Classe Queen Elizabeth
Informations clés
| Pays d'origine | 🇬🇧 Royaume-Uni |
| Catégorie | Porte-avions |
| Sous-type | Porte-avions V/STOL |
| Fabricant | Aircraft Carrier Alliance |
| Année de mise en service | 2017 |
| Coût unitaire approximatif | $9700 millions |
| Unités |
R08 HMS Queen Elizabeth R09 HMS Prince of Wales |
Operators
Spécifications techniques
| Déplacement | 70600 tonnes |
| Portée | 10000 km à 15 nœuds |
| Équipage | 679 membres |
| Largeur | 73,0 m (239,5 ft) |
| Longueur | 284,0 m (931,8 ft) |
| Parc aérien | |
| Propulsion | Integrated electric propulsion: 2 × Rolls-Royce Marine Trent MT30 36 MW gas turbine engines, 2 × Wärtsilä 16V38 and 2 x 12V38 marine diesel engines (40 MW), 4 × GE Power Conversion 20 MW Advanced Induction Motors |
| Armement |
|
| Vitesse maximale | 25 nœuds |
Description
La classe Queen Elizabeth a succédé à la classe Invincible en tant que principale plateforme de porte-avions de la Royal Navy. Le besoin opérationnel pour ces bâtiments découle de la Revue stratégique de défense de 1997, qui avait identifié la nécessité de disposer de navires plus imposants, capables de projeter une puissance aérienne offensive à l'échelle mondiale. Les contrats de production ont été signés en 2008 avec l'Aircraft Carrier Alliance, un partenariat regroupant Babcock International, Thales Group, A&P Group, le ministère de la Défense britannique et BAE Systems. Bien que la Revue stratégique de défense et de sécurité de 2010 ait initialement proposé une configuration CATOBAR (décollage assisté par catapulte et récupération par brins d'arrêt) pour le second exemplaire, le ministère de la Défense est revenu à une conception STOVL (décollage court et atterrissage vertical) en 2012 en raison de l'augmentation des coûts.

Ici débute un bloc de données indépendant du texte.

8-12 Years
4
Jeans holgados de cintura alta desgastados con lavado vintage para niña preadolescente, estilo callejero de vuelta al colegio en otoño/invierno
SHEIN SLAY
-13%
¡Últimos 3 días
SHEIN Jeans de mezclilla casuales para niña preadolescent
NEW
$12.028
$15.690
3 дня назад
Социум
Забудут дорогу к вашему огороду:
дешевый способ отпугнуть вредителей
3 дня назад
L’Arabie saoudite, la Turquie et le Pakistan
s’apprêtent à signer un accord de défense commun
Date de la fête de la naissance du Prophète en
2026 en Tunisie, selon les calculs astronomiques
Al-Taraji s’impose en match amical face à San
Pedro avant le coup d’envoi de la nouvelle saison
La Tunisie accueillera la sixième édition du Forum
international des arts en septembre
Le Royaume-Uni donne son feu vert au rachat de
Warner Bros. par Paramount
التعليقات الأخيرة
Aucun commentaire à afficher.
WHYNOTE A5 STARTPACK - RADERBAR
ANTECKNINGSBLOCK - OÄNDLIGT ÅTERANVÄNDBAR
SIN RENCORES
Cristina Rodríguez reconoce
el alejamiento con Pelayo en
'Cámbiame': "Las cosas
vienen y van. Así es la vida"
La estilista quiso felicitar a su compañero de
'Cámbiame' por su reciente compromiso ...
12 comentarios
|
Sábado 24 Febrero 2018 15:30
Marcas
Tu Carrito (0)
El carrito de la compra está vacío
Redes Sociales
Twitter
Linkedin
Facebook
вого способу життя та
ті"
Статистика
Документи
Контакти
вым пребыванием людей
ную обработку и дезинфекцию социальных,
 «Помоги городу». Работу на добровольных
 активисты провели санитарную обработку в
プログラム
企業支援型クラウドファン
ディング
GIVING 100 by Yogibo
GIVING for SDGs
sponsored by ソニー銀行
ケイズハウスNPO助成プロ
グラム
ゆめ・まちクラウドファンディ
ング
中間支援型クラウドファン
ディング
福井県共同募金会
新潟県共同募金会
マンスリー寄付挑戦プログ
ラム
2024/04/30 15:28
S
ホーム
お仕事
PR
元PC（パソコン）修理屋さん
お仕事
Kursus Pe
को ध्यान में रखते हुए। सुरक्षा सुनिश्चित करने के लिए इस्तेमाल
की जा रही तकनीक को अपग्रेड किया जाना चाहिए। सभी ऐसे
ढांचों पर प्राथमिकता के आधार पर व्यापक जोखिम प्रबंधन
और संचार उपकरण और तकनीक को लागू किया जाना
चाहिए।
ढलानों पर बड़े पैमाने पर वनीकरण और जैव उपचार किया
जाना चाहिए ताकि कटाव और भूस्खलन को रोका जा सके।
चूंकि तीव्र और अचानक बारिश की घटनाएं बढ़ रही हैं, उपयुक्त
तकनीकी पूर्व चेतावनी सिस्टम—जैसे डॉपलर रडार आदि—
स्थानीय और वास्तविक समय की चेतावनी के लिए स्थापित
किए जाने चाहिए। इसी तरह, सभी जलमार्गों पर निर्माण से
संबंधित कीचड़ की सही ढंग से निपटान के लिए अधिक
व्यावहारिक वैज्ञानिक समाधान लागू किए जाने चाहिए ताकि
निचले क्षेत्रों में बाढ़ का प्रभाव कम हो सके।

Cette classe de navires se distingue par une configuration de superstructure à deux îlots. L'îlot avant est dédié à la navigation du bâtiment, tandis que l'îlot arrière abrite le contrôle des opérations aériennes. Cette architecture assure la redondance des échappements des machines, réduit les turbulences aérodynamiques sur le pont d'envol et permet de séparer les supports des systèmes de radar de veille air et de moyenne portée. La propulsion est assurée par un système électrique intégré utilisant des turbines à gaz et des groupes électrogènes diesel. Le pont d'envol intègre un tremplin pour faciliter le décollage des aéronefs F-35B Lightning II. La logistique interne est gérée par le Highly Mechanised Weapons Handling System, un système d'entrepôt automatisé qui achemine les munitions depuis les soutes robotisées vers le hangar et le pont d'envol. Les bâtiments sont conçus pour mettre en œuvre un groupe aérien embarqué composé de chasseurs F-35B et de divers hélicoptères, notamment des Merlin, Chinook et Apache.

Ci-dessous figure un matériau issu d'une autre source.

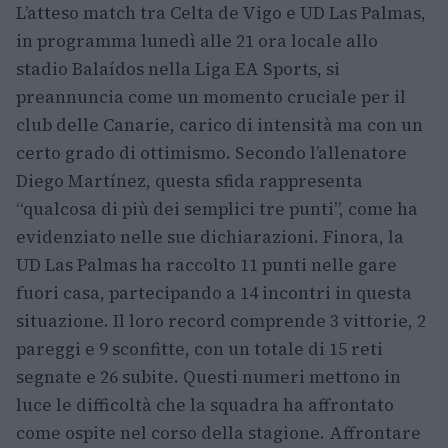
L’atteso match tra Celta de Vigo e UD Las Palmas,
in programma lunedì alle 21 ora locale allo
stadio Balaídos nella Liga EA Sports, si
preannuncia come un momento cruciale per il
club delle Canarie, carico di intensità ma con un
certo grado di ottimismo. Secondo l’allenatore
Diego Martínez, questa sfida rappresenta
“qualcosa di più dei semplici tre punti”, come ha
evidenziato nelle sue dichiarazioni. Finora, la
UD Las Palmas ha raccolto 11 punti nelle gare
fuori casa, partecipando a 14 incontri in questa
situazione. Il loro record comprende 3 vittorie, 2
pareggi e 9 sconfitte, con un totale di 15 reti
segnate e 26 subite. Questi numeri mettono in
luce le difficoltà che la squadra ha affrontato
come ospite nel corso della stagione. Affrontare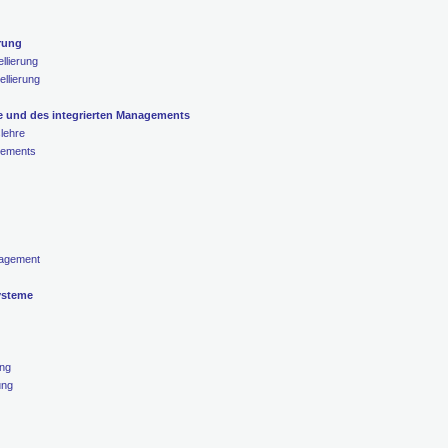
rung
llierung
llierung
re und des integrierten Managements
lehre
gements
nagement
ysteme
ung
ung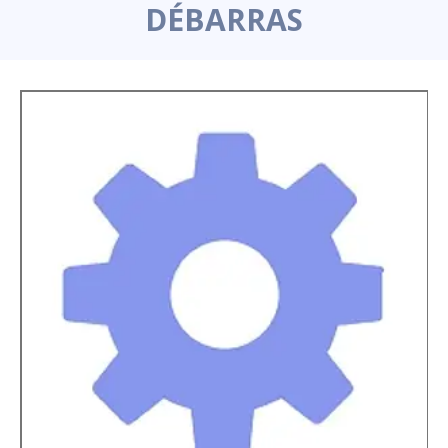
DÉBARRAS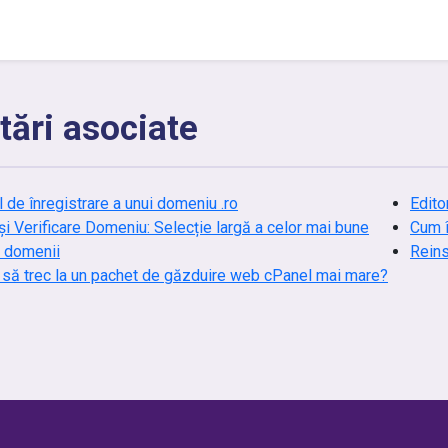
tări asociate
 de înregistrare a unui domeniu .ro
Edito
și Verificare Domeniu: Selecție largă a celor mai bune
Cum î
 domenii
Reins
să trec la un pachet de găzduire web cPanel mai mare?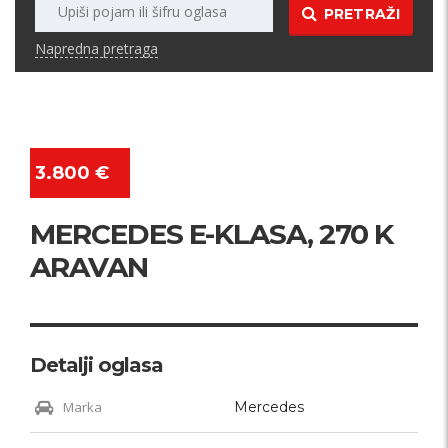
PRETRAŽI
Napredna pretraga
3.800 €
MERCEDES E-KLASA, 270 K
ARAVAN
Detalji oglasa
Marka
Mercedes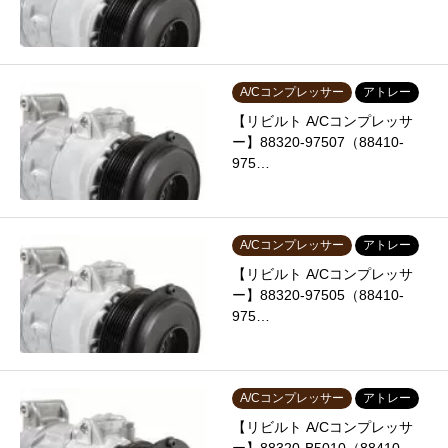
A/Cコンプレッサー
アトレー
【リビルト A/Cコンプレッサ
ー】88320-97507（88410-
975…
A/Cコンプレッサー
アトレー
【リビルト A/Cコンプレッサ
ー】88320-97505（88410-
975…
A/Cコンプレッサー
アトレー
【リビルト A/Cコンプレッサ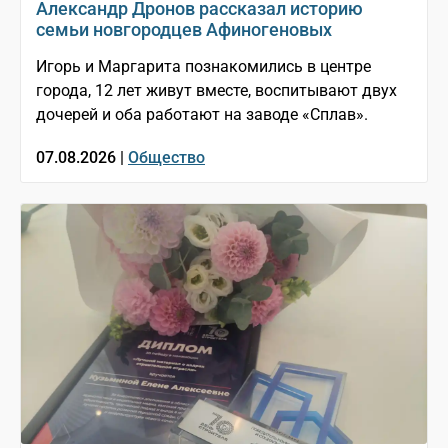
Александр Дронов рассказал историю
семьи новгородцев Афиногеновых
Игорь и Маргарита познакомились в центре
города, 12 лет живут вместе, воспитывают двух
дочерей и оба работают на заводе «Сплав».
07.08.2026 |
Общество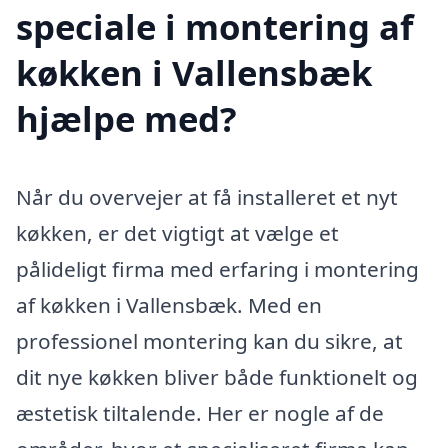
speciale i montering af
køkken i Vallensbæk
hjælpe med?
Når du overvejer at få installeret et nyt
køkken, er det vigtigt at vælge et
pålideligt firma med erfaring i montering
af køkken i Vallensbæk. Med en
professionel montering kan du sikre, at
dit nye køkken bliver både funktionelt og
æstetisk tiltalende. Her er nogle af de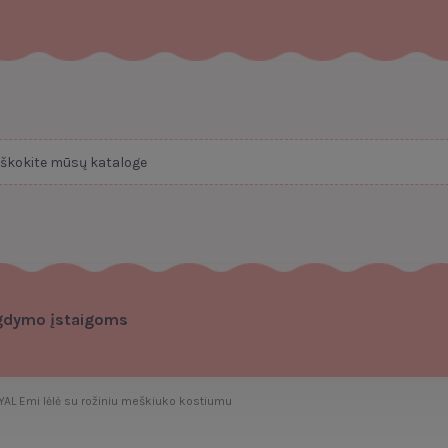
gdymo įstaigoms
L Emi lėlė su rožiniu meškiuko kostiumu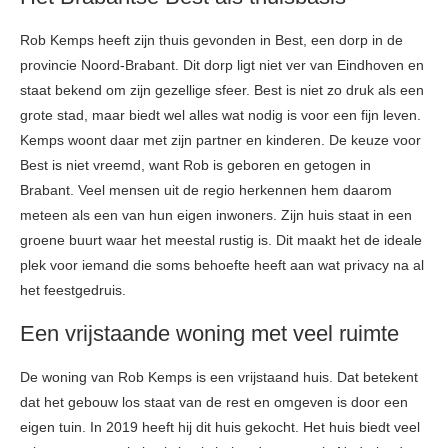
Rob Kemps heeft zijn thuis gevonden in Best, een dorp in de
provincie Noord-Brabant. Dit dorp ligt niet ver van Eindhoven en
staat bekend om zijn gezellige sfeer. Best is niet zo druk als een
grote stad, maar biedt wel alles wat nodig is voor een fijn leven.
Kemps woont daar met zijn partner en kinderen. De keuze voor
Best is niet vreemd, want Rob is geboren en getogen in
Brabant. Veel mensen uit de regio herkennen hem daarom
meteen als een van hun eigen inwoners. Zijn huis staat in een
groene buurt waar het meestal rustig is. Dit maakt het de ideale
plek voor iemand die soms behoefte heeft aan wat privacy na al
het feestgedruis.
Een vrijstaande woning met veel ruimte
De woning van Rob Kemps is een vrijstaand huis. Dat betekent
dat het gebouw los staat van de rest en omgeven is door een
eigen tuin. In 2019 heeft hij dit huis gekocht. Het huis biedt veel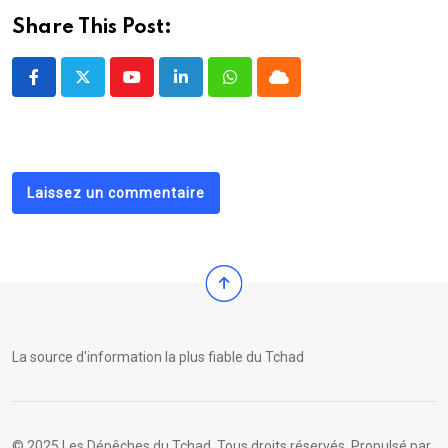
Share This Post:
Youtube
LinkedIn
Whatsapp
Cloud
Laissez un commentaire
La source d'information la plus fiable du Tchad
© 2025 Les Dépêches du Tchad. Tous droits réservés. Propulsé par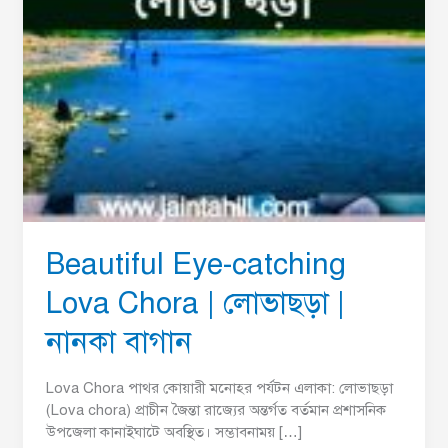
নানকা
বাগান
Beautiful Eye-catching
Lova Chora | লোভাছড়া |
নানকা বাগান
Lova Chora পাথর কোয়ারী মনোহর পর্যটন এলাকা: লােভাছড়া
(Lova chora) প্রাচীন জৈন্তা রাজ্যের অন্তর্গত বর্তমান প্রশাসনিক
উপজেলা কানাইঘাটে অবস্থিত। সম্ভাবনাময় […]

Le HMS Queen Elizabeth est entré en service en 2017, suivi du HMS Prince of Wales en 2019. Ils constituent le cœur du groupe aéronaval britannique (UK Carrier Strike Group). Le HMS Queen Elizabeth a atteint sa capacité opérationnelle initiale en 2021 et a effectué un déploiement opérationnel dans le Pacifique la même année. Le HMS Prince of Wales a soutenu la poursuite des essais en vol du F-35B et a assuré le rôle de porte-avions à haut niveau de disponibilité pendant les périodes de maintenance programmée du navire de tête. En 2023, la classe a participé à l'opération FIREDRAKE.
La Royal Navy utilise ces navires pour développer l'aviation non habitée à travers le projet Ark Royal. Ce programme explore l'intégration de systèmes de frappe et de soutien télépilotés au sein du groupe aérien embarqué. En novembre 2023, le HMS Prince of Wales a mené des essais en vol avec le drone Mojave, marquant le premier décollage et appontage d'un aéronef à voilure fixe télépiloté sur cette classe de navires. D'autres essais ont porté sur l'utilisation de drones autonomes pour les missions de transport logistique embarqué (carrier onboard delivery).